Feb 20, 12
Read from February 17 to 19, 2012
"In the long light of early morning, Hunter circles what remains of a burned house, his nose low and brow furrowed. The night's thick air has begun to lift, and the German Shepherd's movement catches the emerging sun. He is a shining thing against the black of scorched brick, burned timber, and nearby tree charred leafless."
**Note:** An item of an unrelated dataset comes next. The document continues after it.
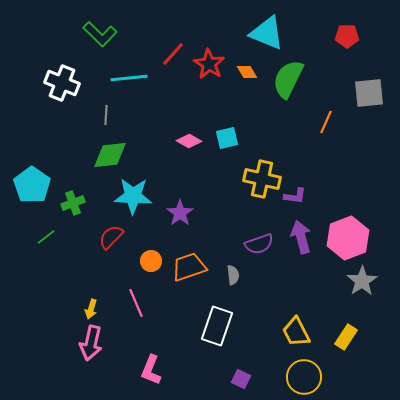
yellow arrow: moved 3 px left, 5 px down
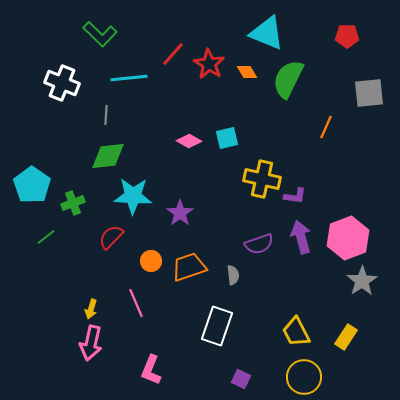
orange line: moved 5 px down
green diamond: moved 2 px left, 1 px down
Charleson writes so well, I kept looking for a co-writer credit. The book is a nice mix of personal experience, insights into the search and rescue world, and observations on dogs. The story arc is there, loosely, as Charleson trains as an SAR volunteer, then gets a puppy, and trains with the puppy, but, for me, as interesting as the information was, the story did not propel me forward. I didn't feel a real emotional stake/connection. This is probably because I love books about dogs a lot more than books about people relating their internal experiences alongside dogs. The latter is too focused on the person, whereas I love more insight and attention paid to the canine protagonist. For instance, I loved Patricia McConnell's book "The Other End of the Leash," but barely made it through Suzanne Clothier's "Bones Would Rain From the Sky."
"Other nights a blanket of stratiform cloud stretched wide above the little Cessna, and I flew small and secret, like a child with a flashlight under the blanket, flying beneath an eiderdown beautifully up-lit at its edges by the lights of cities on the horizon."